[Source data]
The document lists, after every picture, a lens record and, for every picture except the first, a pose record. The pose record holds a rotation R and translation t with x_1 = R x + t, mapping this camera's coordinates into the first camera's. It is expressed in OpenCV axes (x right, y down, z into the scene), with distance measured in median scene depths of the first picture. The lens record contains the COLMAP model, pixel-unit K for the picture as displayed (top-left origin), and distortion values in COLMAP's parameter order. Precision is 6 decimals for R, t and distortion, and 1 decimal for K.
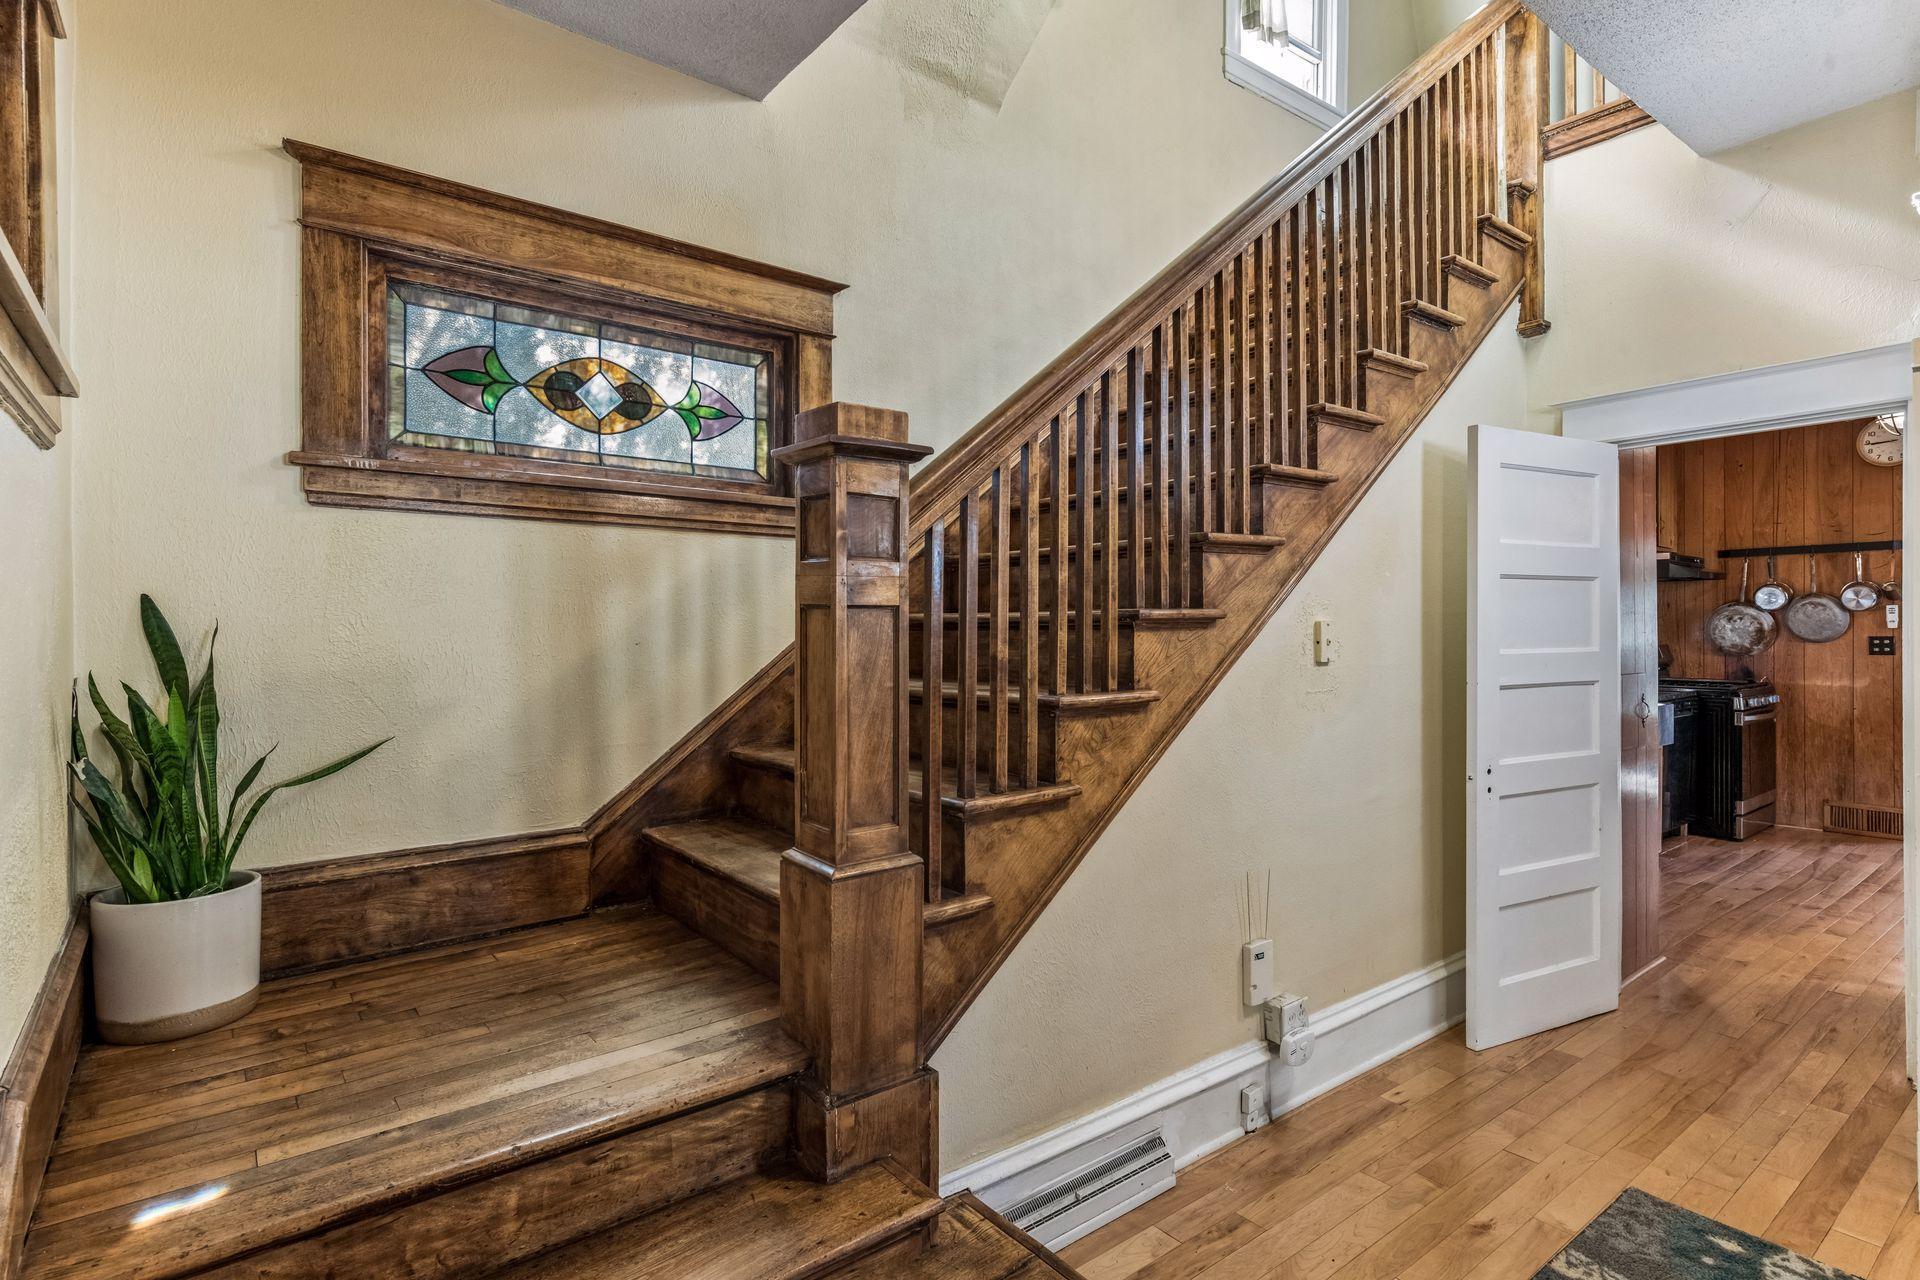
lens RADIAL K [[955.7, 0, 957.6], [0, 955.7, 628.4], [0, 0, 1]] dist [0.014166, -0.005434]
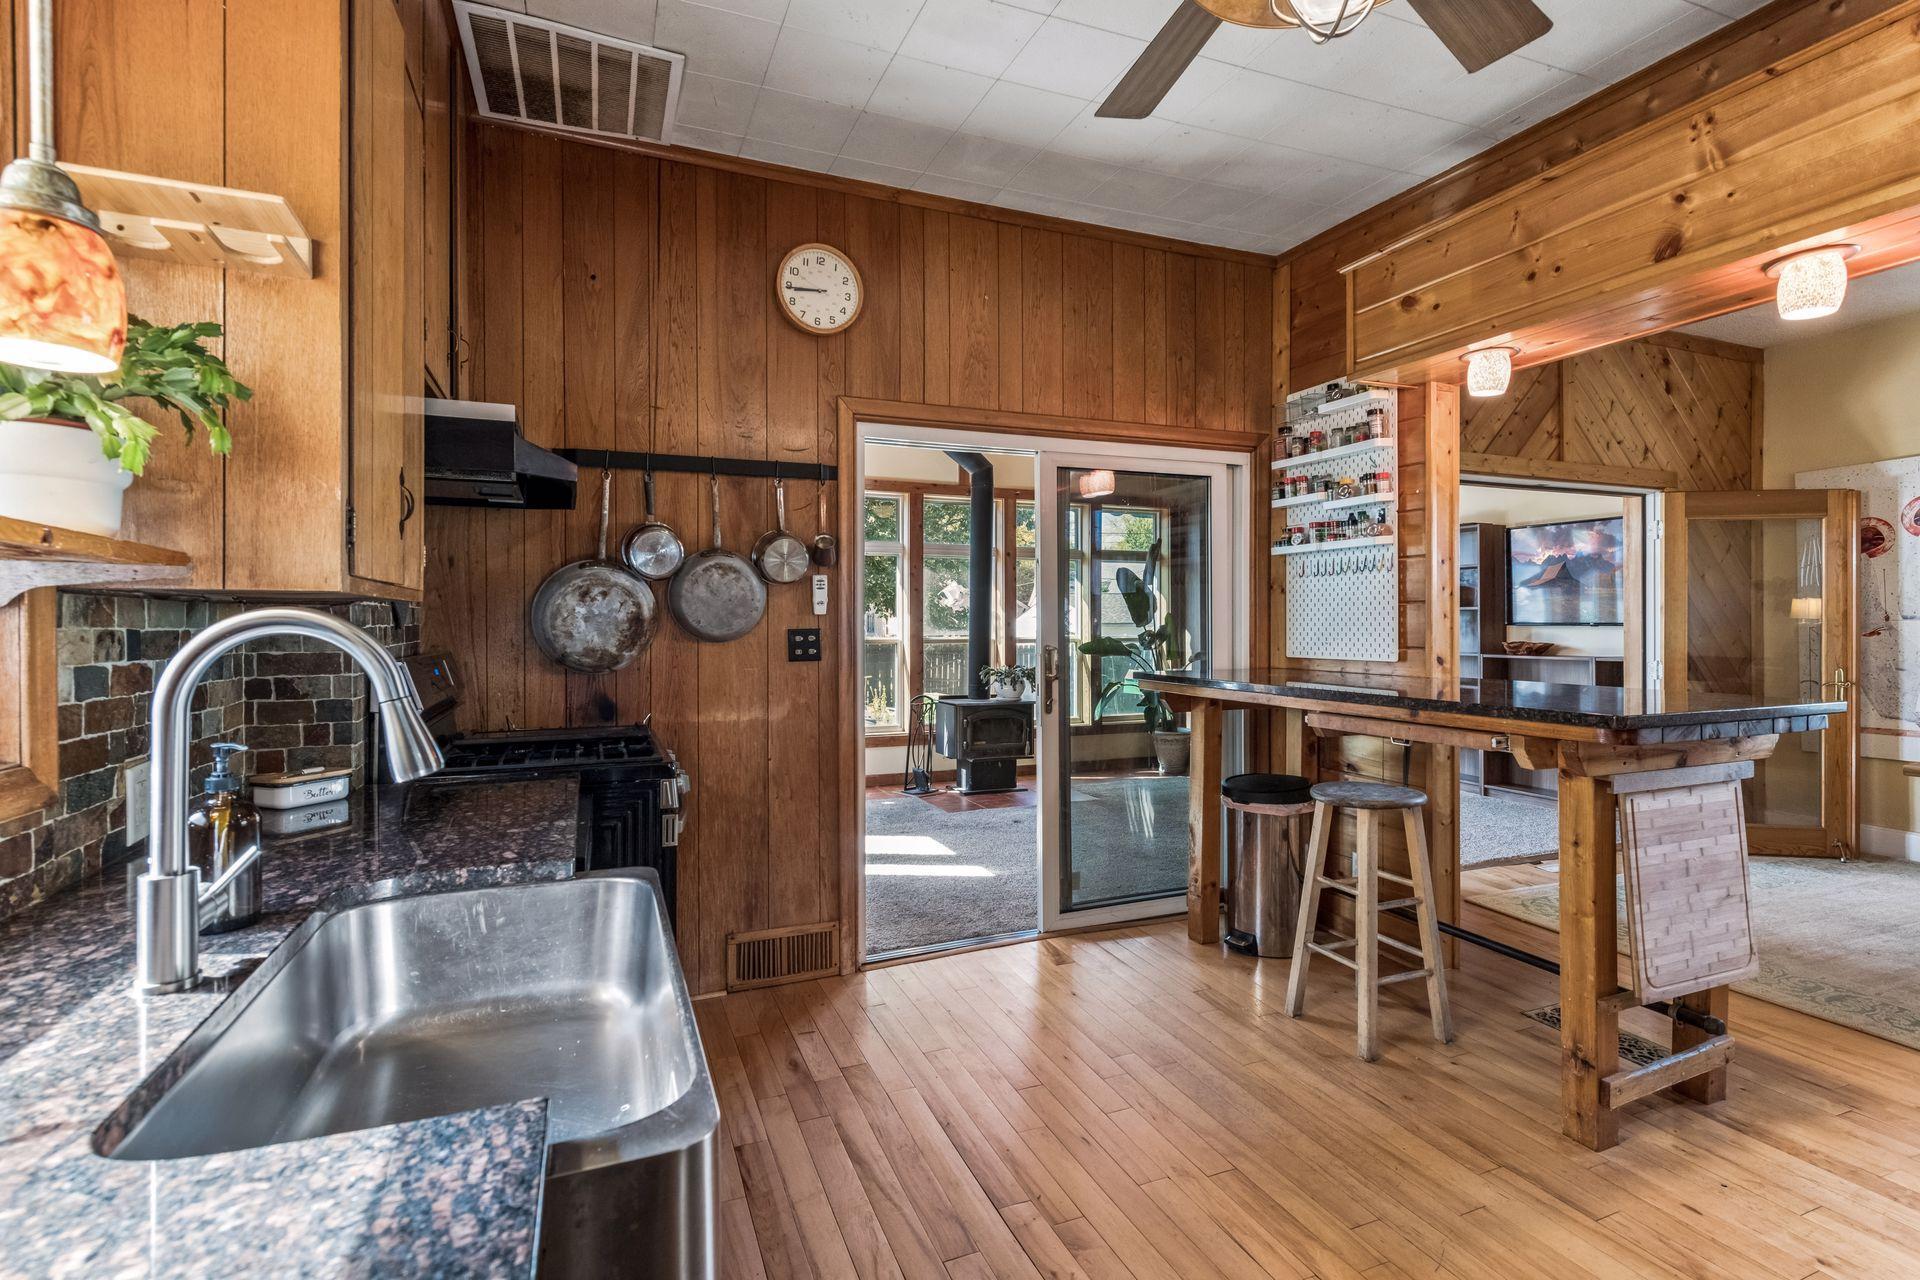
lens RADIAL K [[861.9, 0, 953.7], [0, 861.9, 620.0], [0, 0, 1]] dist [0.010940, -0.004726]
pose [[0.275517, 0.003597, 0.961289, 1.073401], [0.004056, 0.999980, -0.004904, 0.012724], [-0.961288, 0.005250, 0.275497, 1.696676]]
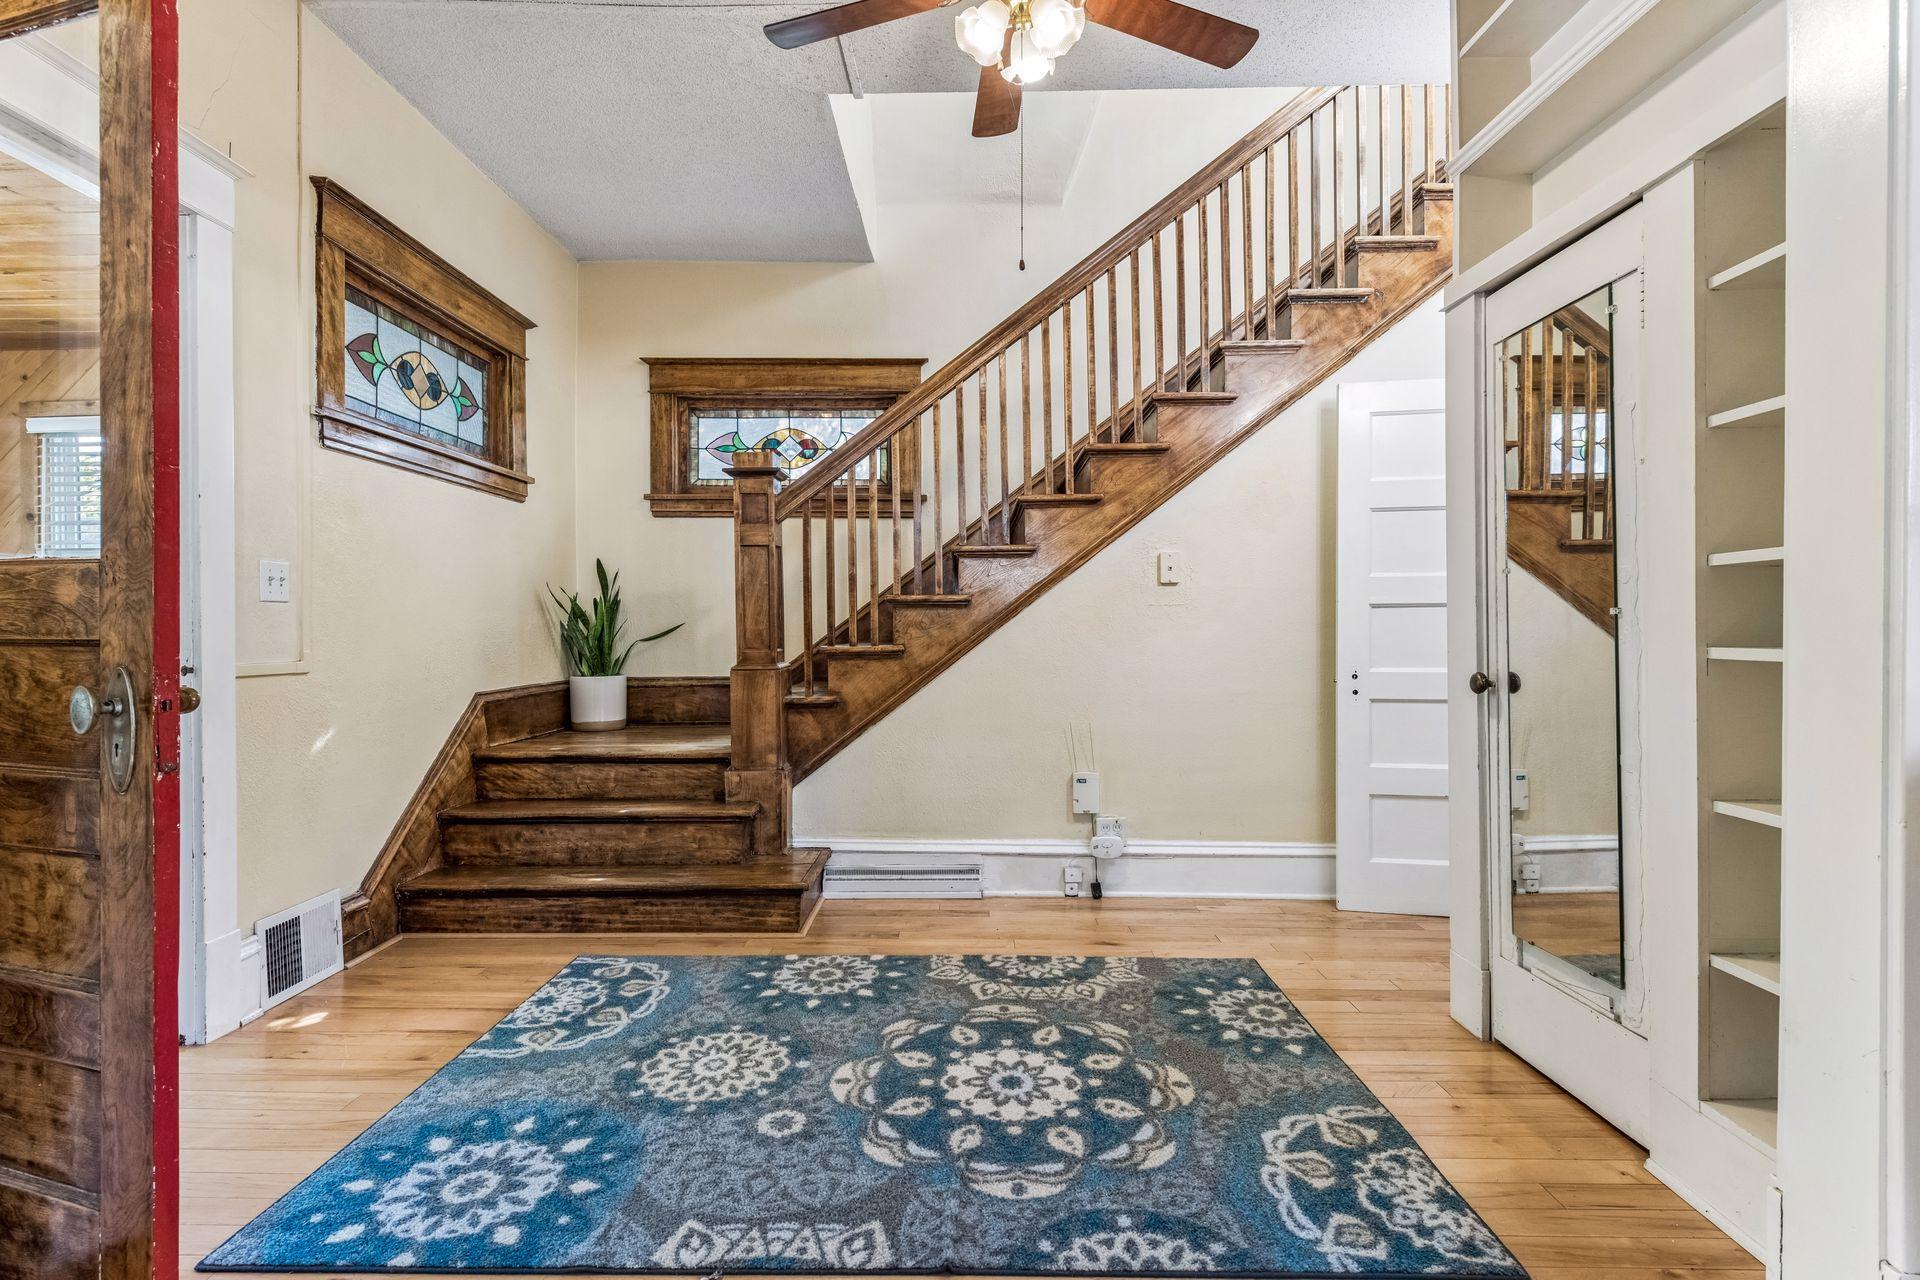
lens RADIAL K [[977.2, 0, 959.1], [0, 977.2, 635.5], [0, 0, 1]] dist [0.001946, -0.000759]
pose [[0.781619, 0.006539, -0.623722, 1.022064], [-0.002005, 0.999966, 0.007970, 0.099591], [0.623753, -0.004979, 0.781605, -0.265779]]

**TO DO**
Please repeat the data above with "rotation R" switched to "rotation matrix R" and all else unchanged, leaving the pictures out.

**REPLY TO THE EXERCISE**
The document lists, after every picture, a lens record and, for every picture except the first, a pose record. The pose record holds a rotation matrix R and translation t with x_1 = R x + t, mapping this camera's coordinates into the first camera's. It is expressed in OpenCV axes (x right, y down, z into the scene), with distance measured in median scene depths of the first picture. The lens record contains the COLMAP model, pixel-unit K for the picture as displayed (top-left origin), and distortion values in COLMAP's parameter order. Precision is 6 decimals for R, t and distortion, and 1 decimal for K.
lens RADIAL K [[955.7, 0, 957.6], [0, 955.7, 628.4], [0, 0, 1]] dist [0.014166, -0.005434]
lens RADIAL K [[861.9, 0, 953.7], [0, 861.9, 620.0], [0, 0, 1]] dist [0.010940, -0.004726]
pose [[0.275517, 0.003597, 0.961289, 1.073401], [0.004056, 0.999980, -0.004904, 0.012724], [-0.961288, 0.005250, 0.275497, 1.696676]]
lens RADIAL K [[977.2, 0, 959.1], [0, 977.2, 635.5], [0, 0, 1]] dist [0.001946, -0.000759]
pose [[0.781619, 0.006539, -0.623722, 1.022064], [-0.002005, 0.999966, 0.007970, 0.099591], [0.623753, -0.004979, 0.781605, -0.265779]]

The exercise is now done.